Volgens mij is de door de Afdeling gehanteerde maatstaf overigens onjuist. Wat de Afdeling doet is namelijk het verengen van de hypothetische vermogensvergelijking naar fictieve situaties die in het voordeel van het bestuursorgaan zijn. Alleen als dergelijke fictieve situaties ontbreken zou sprake zijn van een causaal verband., Wat mij betreft is dit een schoolvoorbeeld van selectief redeneren. De enige reden om dit te doen is om bestuursorganen uit de wind te houden (en anders te behandelen dan onrechtmatig handelende burgers). Daar is wat mij betreft geen goede reden toe.
3. Oordeel Hoge Raad
Het UWV klaagde bij de Hoge Raad dat het hof ten onrechte niet de maatstaf van de Afdeling maar de ‘normale’ civielrechtelijke maatstaf om het causaal verband te onderzoeken heeft toegepast. De Hoge Raad geeft ons een aantal (deels nieuwe) regels:
1. Als een bestuursrechtelijk rechtsmiddel (bezwaar of beroep) openstaat tegen een besluit, moet dat rechtsmiddel worden benut. Zo niet, dan heeft een eventueel benadelend besluit formele rechtskracht en ook de burgerlijke rechter is daaraan gebonden. Dan is dus geen sprake van een onrechtmatig besluit.

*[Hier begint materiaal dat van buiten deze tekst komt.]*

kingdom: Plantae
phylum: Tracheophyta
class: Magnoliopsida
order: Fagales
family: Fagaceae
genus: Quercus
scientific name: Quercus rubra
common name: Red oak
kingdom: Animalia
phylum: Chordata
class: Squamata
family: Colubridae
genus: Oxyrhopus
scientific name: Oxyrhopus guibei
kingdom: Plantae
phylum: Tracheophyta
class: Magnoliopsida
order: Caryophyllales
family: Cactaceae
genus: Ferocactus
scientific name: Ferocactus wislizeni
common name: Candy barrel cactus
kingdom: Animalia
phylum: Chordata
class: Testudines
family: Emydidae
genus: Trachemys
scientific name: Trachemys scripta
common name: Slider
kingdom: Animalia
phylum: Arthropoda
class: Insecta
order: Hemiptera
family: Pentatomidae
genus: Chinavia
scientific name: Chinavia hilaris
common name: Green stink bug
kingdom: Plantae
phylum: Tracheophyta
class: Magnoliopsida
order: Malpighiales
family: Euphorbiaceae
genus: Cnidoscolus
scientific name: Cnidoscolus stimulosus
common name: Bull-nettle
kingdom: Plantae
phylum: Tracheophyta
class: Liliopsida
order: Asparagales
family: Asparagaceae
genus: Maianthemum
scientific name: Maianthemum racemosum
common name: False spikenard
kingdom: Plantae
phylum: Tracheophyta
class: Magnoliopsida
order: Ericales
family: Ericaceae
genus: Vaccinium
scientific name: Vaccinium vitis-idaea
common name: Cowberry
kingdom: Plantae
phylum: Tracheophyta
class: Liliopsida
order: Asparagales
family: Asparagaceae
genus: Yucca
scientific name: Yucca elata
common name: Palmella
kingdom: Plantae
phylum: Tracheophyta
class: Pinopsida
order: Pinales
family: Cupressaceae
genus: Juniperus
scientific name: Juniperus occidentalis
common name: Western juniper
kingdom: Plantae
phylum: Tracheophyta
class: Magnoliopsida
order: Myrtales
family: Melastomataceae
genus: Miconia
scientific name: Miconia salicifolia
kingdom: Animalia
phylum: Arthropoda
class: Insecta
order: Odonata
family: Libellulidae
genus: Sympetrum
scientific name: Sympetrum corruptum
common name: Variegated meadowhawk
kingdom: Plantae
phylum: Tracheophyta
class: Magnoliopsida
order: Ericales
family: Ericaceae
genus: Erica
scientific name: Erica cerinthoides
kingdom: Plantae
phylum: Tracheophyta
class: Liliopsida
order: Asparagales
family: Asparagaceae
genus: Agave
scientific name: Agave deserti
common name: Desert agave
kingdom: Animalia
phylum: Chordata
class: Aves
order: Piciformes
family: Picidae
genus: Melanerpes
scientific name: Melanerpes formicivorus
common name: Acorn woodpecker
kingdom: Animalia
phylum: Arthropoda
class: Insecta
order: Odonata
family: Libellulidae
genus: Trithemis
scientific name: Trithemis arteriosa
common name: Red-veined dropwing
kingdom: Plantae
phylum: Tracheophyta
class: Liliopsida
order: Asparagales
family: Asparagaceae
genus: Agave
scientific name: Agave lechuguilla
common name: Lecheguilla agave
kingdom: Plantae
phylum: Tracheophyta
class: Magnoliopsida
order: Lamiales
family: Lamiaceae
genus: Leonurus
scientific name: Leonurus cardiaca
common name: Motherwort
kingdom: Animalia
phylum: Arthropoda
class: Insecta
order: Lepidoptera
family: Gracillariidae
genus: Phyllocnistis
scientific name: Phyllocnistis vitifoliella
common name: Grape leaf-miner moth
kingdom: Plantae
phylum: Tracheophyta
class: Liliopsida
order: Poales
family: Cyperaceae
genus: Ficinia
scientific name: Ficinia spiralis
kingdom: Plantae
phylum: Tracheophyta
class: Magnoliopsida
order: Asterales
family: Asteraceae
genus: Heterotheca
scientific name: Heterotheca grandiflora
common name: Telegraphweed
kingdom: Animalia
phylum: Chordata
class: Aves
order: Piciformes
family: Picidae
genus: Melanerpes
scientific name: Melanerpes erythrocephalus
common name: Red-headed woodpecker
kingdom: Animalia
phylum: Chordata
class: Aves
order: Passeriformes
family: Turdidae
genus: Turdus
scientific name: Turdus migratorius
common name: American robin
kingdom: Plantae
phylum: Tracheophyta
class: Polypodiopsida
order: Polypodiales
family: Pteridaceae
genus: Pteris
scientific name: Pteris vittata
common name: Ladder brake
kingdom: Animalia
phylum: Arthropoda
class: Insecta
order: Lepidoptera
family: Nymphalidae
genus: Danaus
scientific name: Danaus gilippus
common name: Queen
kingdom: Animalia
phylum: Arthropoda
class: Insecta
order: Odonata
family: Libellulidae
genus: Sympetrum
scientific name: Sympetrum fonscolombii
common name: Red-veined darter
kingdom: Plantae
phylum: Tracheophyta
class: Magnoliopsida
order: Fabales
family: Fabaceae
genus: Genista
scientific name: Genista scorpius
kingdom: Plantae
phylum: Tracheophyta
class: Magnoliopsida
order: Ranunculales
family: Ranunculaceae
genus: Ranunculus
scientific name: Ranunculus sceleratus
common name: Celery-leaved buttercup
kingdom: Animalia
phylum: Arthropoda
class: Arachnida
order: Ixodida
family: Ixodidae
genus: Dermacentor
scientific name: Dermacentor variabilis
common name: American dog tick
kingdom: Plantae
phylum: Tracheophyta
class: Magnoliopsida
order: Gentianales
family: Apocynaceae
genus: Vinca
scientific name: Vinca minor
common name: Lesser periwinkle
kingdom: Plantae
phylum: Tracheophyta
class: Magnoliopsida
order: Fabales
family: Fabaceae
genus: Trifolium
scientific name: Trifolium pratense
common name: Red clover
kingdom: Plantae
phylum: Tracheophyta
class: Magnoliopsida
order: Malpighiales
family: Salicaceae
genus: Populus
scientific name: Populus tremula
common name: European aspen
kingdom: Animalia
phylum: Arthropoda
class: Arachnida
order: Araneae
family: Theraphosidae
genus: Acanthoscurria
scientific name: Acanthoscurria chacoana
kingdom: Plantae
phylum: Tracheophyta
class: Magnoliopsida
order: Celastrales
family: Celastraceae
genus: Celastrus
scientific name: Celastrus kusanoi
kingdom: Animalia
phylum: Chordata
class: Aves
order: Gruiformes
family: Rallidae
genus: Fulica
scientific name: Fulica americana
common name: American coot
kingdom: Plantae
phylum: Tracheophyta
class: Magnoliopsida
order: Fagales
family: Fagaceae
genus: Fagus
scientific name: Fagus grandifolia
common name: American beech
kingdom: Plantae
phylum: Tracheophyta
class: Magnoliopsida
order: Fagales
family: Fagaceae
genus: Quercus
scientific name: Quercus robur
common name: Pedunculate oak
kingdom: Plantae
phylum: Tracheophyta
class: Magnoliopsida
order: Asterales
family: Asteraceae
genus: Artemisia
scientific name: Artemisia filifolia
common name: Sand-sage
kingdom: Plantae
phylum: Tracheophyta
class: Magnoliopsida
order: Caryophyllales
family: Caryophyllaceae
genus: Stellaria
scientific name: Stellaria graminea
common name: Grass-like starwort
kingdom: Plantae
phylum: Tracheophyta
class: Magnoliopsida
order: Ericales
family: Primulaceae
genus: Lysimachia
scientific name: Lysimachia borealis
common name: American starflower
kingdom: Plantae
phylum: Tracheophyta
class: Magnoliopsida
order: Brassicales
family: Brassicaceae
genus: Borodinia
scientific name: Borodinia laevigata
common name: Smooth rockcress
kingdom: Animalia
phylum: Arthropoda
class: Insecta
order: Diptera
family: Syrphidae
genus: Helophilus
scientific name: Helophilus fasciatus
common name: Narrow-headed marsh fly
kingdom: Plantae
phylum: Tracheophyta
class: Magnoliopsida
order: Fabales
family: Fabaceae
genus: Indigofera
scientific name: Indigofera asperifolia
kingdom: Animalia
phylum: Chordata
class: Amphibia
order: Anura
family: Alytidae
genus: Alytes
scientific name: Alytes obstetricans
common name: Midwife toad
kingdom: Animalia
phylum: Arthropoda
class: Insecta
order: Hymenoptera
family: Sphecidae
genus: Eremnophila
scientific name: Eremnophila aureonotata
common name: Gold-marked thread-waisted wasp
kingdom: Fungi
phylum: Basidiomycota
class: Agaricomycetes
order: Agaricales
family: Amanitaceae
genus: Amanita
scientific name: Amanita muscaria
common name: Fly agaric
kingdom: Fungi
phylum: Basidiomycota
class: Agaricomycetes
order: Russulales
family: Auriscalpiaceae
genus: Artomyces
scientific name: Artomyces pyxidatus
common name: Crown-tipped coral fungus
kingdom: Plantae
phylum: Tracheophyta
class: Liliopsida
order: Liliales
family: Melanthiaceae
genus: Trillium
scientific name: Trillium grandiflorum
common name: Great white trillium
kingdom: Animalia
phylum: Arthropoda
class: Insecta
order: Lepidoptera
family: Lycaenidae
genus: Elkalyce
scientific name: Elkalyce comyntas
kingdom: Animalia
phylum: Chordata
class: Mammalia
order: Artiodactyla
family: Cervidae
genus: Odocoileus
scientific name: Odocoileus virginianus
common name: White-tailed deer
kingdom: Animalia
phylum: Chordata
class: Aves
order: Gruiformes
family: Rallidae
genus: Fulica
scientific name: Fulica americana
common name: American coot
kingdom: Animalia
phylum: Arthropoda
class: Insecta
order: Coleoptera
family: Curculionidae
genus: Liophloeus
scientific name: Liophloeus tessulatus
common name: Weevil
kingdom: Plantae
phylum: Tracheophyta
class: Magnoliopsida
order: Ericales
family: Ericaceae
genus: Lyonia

2. Als een besluit is vernietigd/herroepen/ingetrokken en een nieuw rechtmatig besluit is genomen dat net als het eerdere besluit benadelend is “kan daarin voor de rechter een grond zijn gelegen voor afwijzing van een op de onrechtmatigheid van het eerdere besluit gebaseerde schadevergoedingsvordering.” De Hoge Raad verwijst naar HR 13 oktober 2006 en HR 19 december 2008.
3. Als geen bestuursrechtelijk rechtsmiddel (bezwaar of beroep) openstond tegen het besluit geldt het volgende. In die gevallen moet de rechtmatigheid van het besluit door de burgerlijke rechter (als restrechter) worden beoordeeld. Dan “dient het bestaan van dat verband te worden beoordeeld aan de hand van de maatstaf hoe het bestuursorgaan zou hebben beslist (of gehandeld) indien het niet het onrechtmatige besluit had genomen.” De Hoge Raad vervolgt met het benoemen van de ‘normale’ civielrechtelijke maatstaf van de hypothetische vermogensvergelijking en oordeelt dat er geen reden is om hierover “anders te oordelen indien het gaat om een onrechtmatig besluit van een bestuursorgaan” (onder verwijzing naar zijn arrest van de Hoge Raad van 3 juni 2016). Om zijn oordeel buiten twijfel te stellen voegt de Hoge Raad hieraan toe dat de door de Afdeling gehanteerde maatstaf dus, in civiele zaken, onjuist is (“Niet juist is dus de (…) opvatting dat indien het bestuursorgaan ten tijde van het nemen van het onrechtmatige besluit een rechtmatig besluit had kunnen nemen dat naar aard en omvang eenzelfde schade tot gevolg zou hebben, causaal verband tussen het onrechtmatige besluit en de schade (reeds vanwege deze omstandigheid) ontbreekt.”).
Kortom: een belangrijk arrest dat voor de burger goed uitpakt. Het valt nu te hopen dat de Afdeling een voorbeeld neemt aan de Hoge Raad.